Le dernier rapport semestriel de Growth Capital et Italian Tech Alliance sur le capital-risque en Italie en atteste : un écosystème se structure, se stabilise, et s’ouvre progressivement à l’Europe.
Une dynamique soutenue, même sans méga-tours
Au premier semestre 2025, 210 opérations ont été recensées pour 545 M€ investis, un niveau conforme aux moyennes de 2023 et 2024, malgré l’absence de méga-tours. L’activité reste concentrée sur les premiers stades – pré-seed, seed et bridge – qui représentent 60 % des montants levés. Mais les séries A prennent désormais une place centrale, avec 29 levées représentant 222 M€, soit plus de 40 % des montants investis. Leur taille moyenne continue de croître, preuve d’une montée en puissance structurée du marché early stage italien.
Dans un climat européen encore fragile, cette stabilité relative interpelle.
Des secteurs profonds, alignés sur les grands enjeux continentaux
Ce qui distingue l’Italie n’est pas une course au volume, mais une concentration sur des verticales à fort enjeu : Life Sciences, Deeptech, FinTech, Smart City. Des secteurs critiques, souvent moins médiatisés, mais porteurs de vraies opportunités de croissance durable.
Bien que souvent en dessous des radars internationaux du fait de leur taille, les deals présentent un contenu technologique et un ancrage industriel qui en font des cibles crédibles pour les investisseurs paneuropéens.
Une ouverture institutionnelle assumée… et stratégique
Cette dynamique n’aurait pas émergé sans un cadre public structurant. CDP Venture Capital, l’équivalent italien de Bpifrance, joue un rôle moteur dans cette transformation. À travers ses fonds régionaux, thématiques et internationaux, CDP a apporté lisibilité, confiance et capital au marché.
Le programme FoF Internazionale incarne cette stratégie d’ouverture. Il vise explicitement à attirer des fonds européens pour accompagner les scale-ups italiennes dans leur développement. Plusieurs investisseurs transfrontaliers, notamment français, y ont déjà répondu, séduits par un cadre concret et de bonnes conditions de co-investissement.

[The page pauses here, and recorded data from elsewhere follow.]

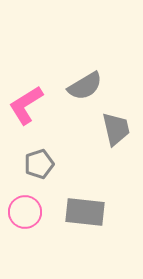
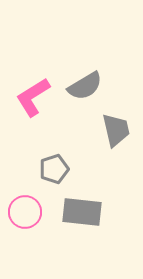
pink L-shape: moved 7 px right, 8 px up
gray trapezoid: moved 1 px down
gray pentagon: moved 15 px right, 5 px down
gray rectangle: moved 3 px left
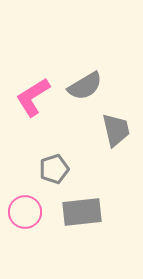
gray rectangle: rotated 12 degrees counterclockwise
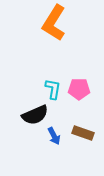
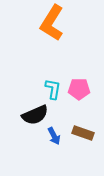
orange L-shape: moved 2 px left
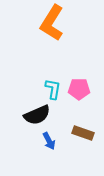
black semicircle: moved 2 px right
blue arrow: moved 5 px left, 5 px down
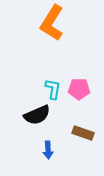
blue arrow: moved 1 px left, 9 px down; rotated 24 degrees clockwise
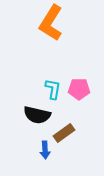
orange L-shape: moved 1 px left
black semicircle: rotated 36 degrees clockwise
brown rectangle: moved 19 px left; rotated 55 degrees counterclockwise
blue arrow: moved 3 px left
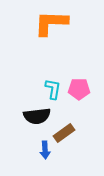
orange L-shape: rotated 60 degrees clockwise
black semicircle: moved 1 px down; rotated 20 degrees counterclockwise
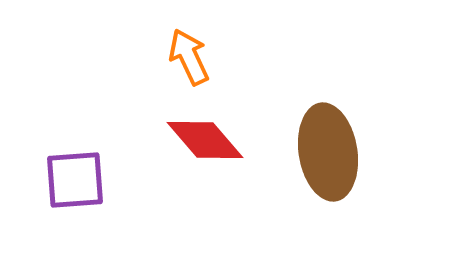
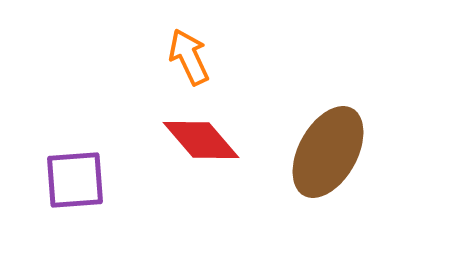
red diamond: moved 4 px left
brown ellipse: rotated 38 degrees clockwise
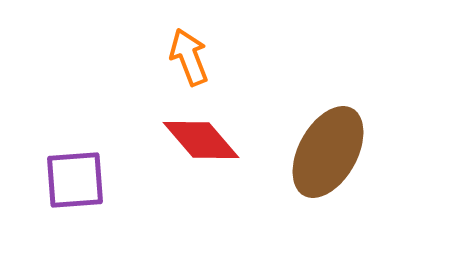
orange arrow: rotated 4 degrees clockwise
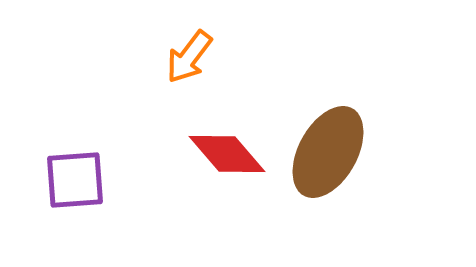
orange arrow: rotated 122 degrees counterclockwise
red diamond: moved 26 px right, 14 px down
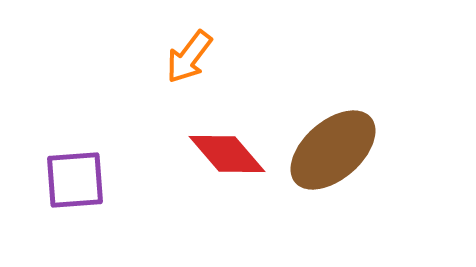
brown ellipse: moved 5 px right, 2 px up; rotated 20 degrees clockwise
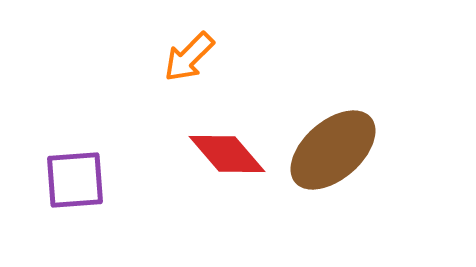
orange arrow: rotated 8 degrees clockwise
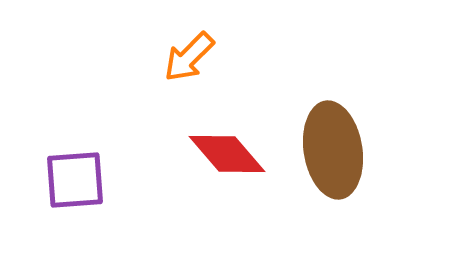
brown ellipse: rotated 58 degrees counterclockwise
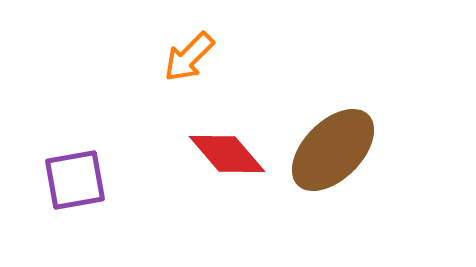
brown ellipse: rotated 54 degrees clockwise
purple square: rotated 6 degrees counterclockwise
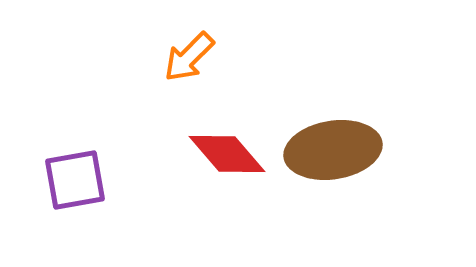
brown ellipse: rotated 36 degrees clockwise
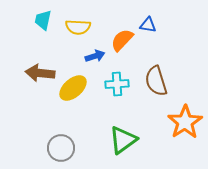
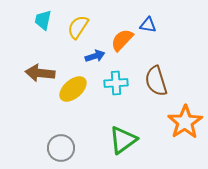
yellow semicircle: rotated 120 degrees clockwise
cyan cross: moved 1 px left, 1 px up
yellow ellipse: moved 1 px down
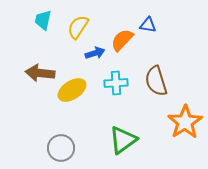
blue arrow: moved 3 px up
yellow ellipse: moved 1 px left, 1 px down; rotated 8 degrees clockwise
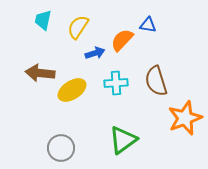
orange star: moved 4 px up; rotated 12 degrees clockwise
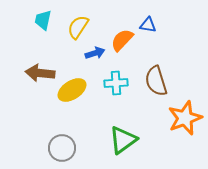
gray circle: moved 1 px right
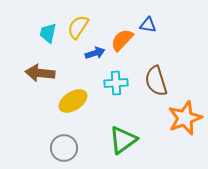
cyan trapezoid: moved 5 px right, 13 px down
yellow ellipse: moved 1 px right, 11 px down
gray circle: moved 2 px right
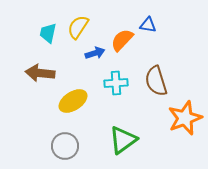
gray circle: moved 1 px right, 2 px up
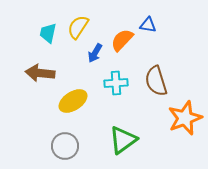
blue arrow: rotated 138 degrees clockwise
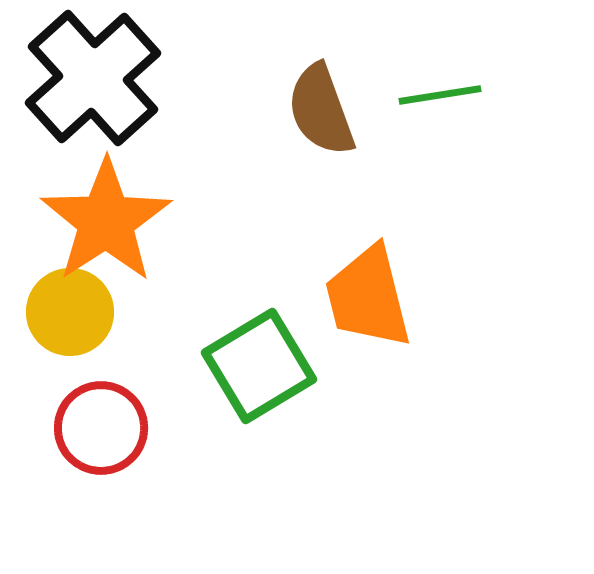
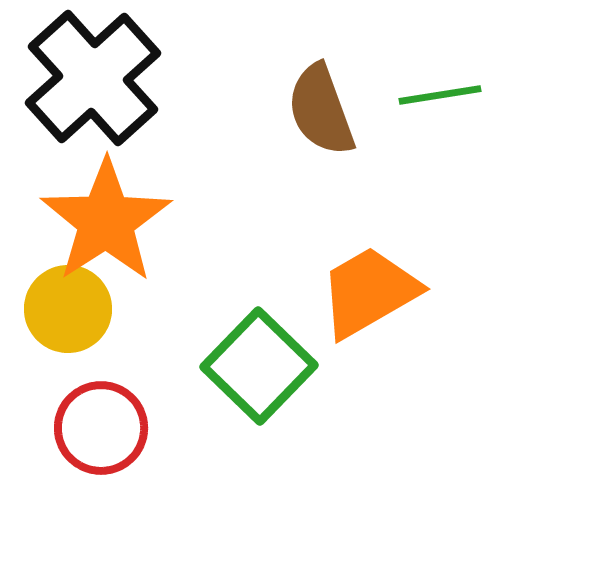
orange trapezoid: moved 1 px right, 5 px up; rotated 74 degrees clockwise
yellow circle: moved 2 px left, 3 px up
green square: rotated 15 degrees counterclockwise
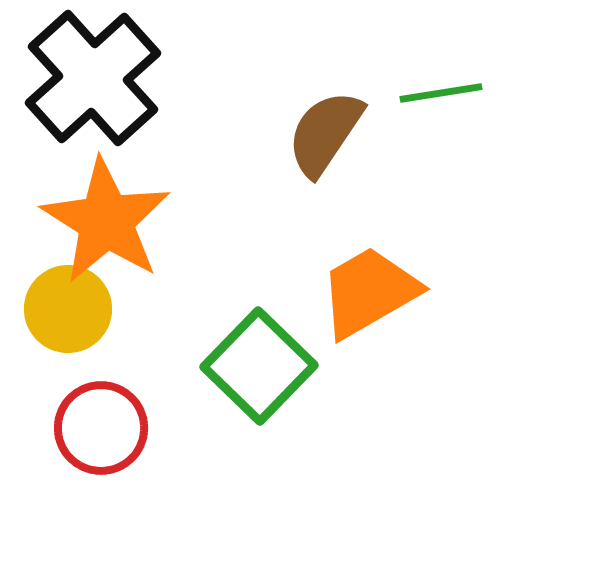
green line: moved 1 px right, 2 px up
brown semicircle: moved 4 px right, 23 px down; rotated 54 degrees clockwise
orange star: rotated 7 degrees counterclockwise
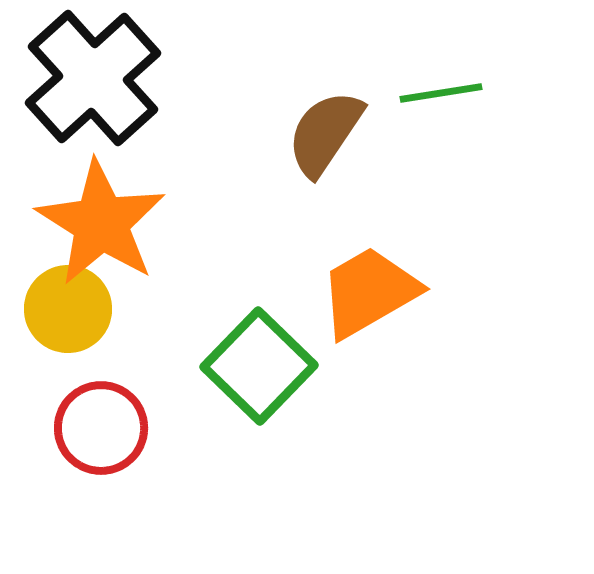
orange star: moved 5 px left, 2 px down
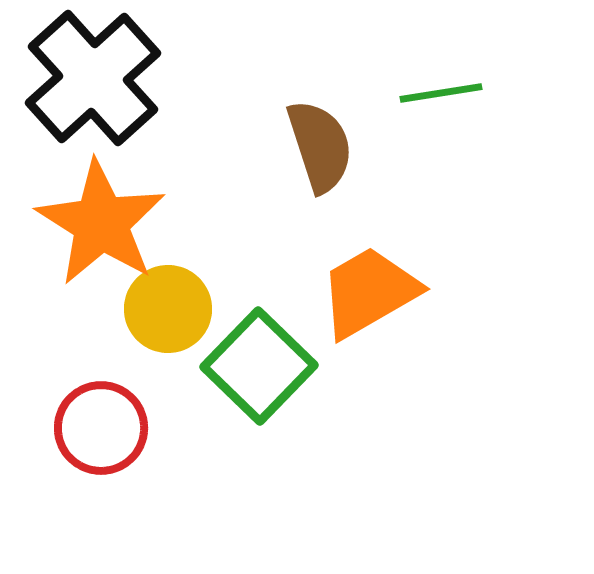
brown semicircle: moved 5 px left, 13 px down; rotated 128 degrees clockwise
yellow circle: moved 100 px right
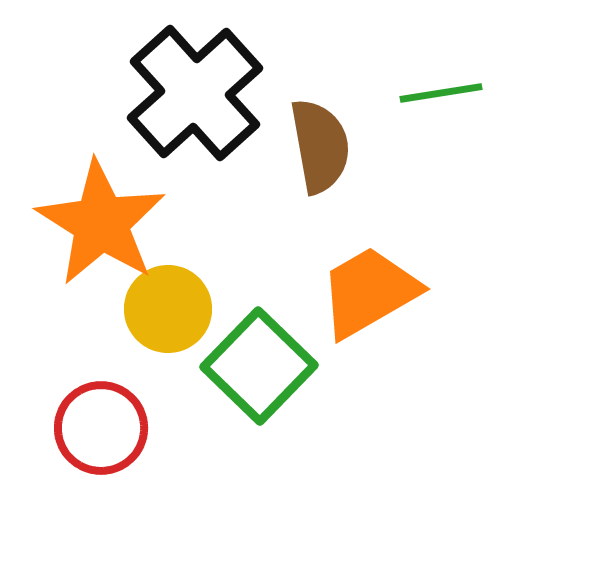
black cross: moved 102 px right, 15 px down
brown semicircle: rotated 8 degrees clockwise
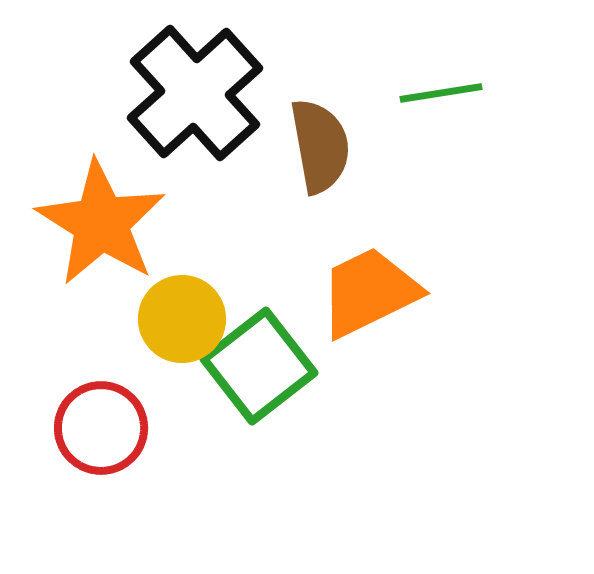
orange trapezoid: rotated 4 degrees clockwise
yellow circle: moved 14 px right, 10 px down
green square: rotated 8 degrees clockwise
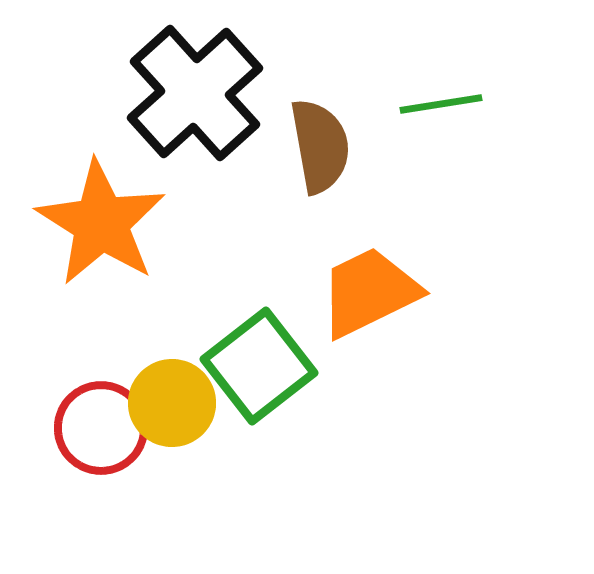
green line: moved 11 px down
yellow circle: moved 10 px left, 84 px down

Un climat en demi-teinte, mais des opportunités à saisir maintenant
Pourtant, le VC Index, baromètre semestriel du marché, reflète une ambivalence. ll s’établit à 4,8 en juin 2025, en repli par rapport à son pic de décembre dernier (5,6). Les indicateurs quantitatifs restent solides — taille des tours, présence d’investisseurs internationaux — mais le sentiment général se détériore.
Les startups comme les investisseurs anticipent un allongement des délais de levée, une pression accrue sur les valorisations, et une faible probabilité d’exit à court terme. Une prudence cohérente avec le climat global européen, mais qui ne remet pas en cause les fondamentaux du marché italien : un dealflow actif, des thèses sectorielles cohérentes, une architecture institutionnelle claire. Et surtout : les portes sont ouvertes. Les fonds européens, notamment ceux à la recherche de nouveaux relais de croissance, ont tout intérêt à s’y intéresser aujourd’hui.
L’Italie n’est plus une exception à la carte VC européenne, elle est une extension logique, pour qui pense l’investissement comme un projet continental.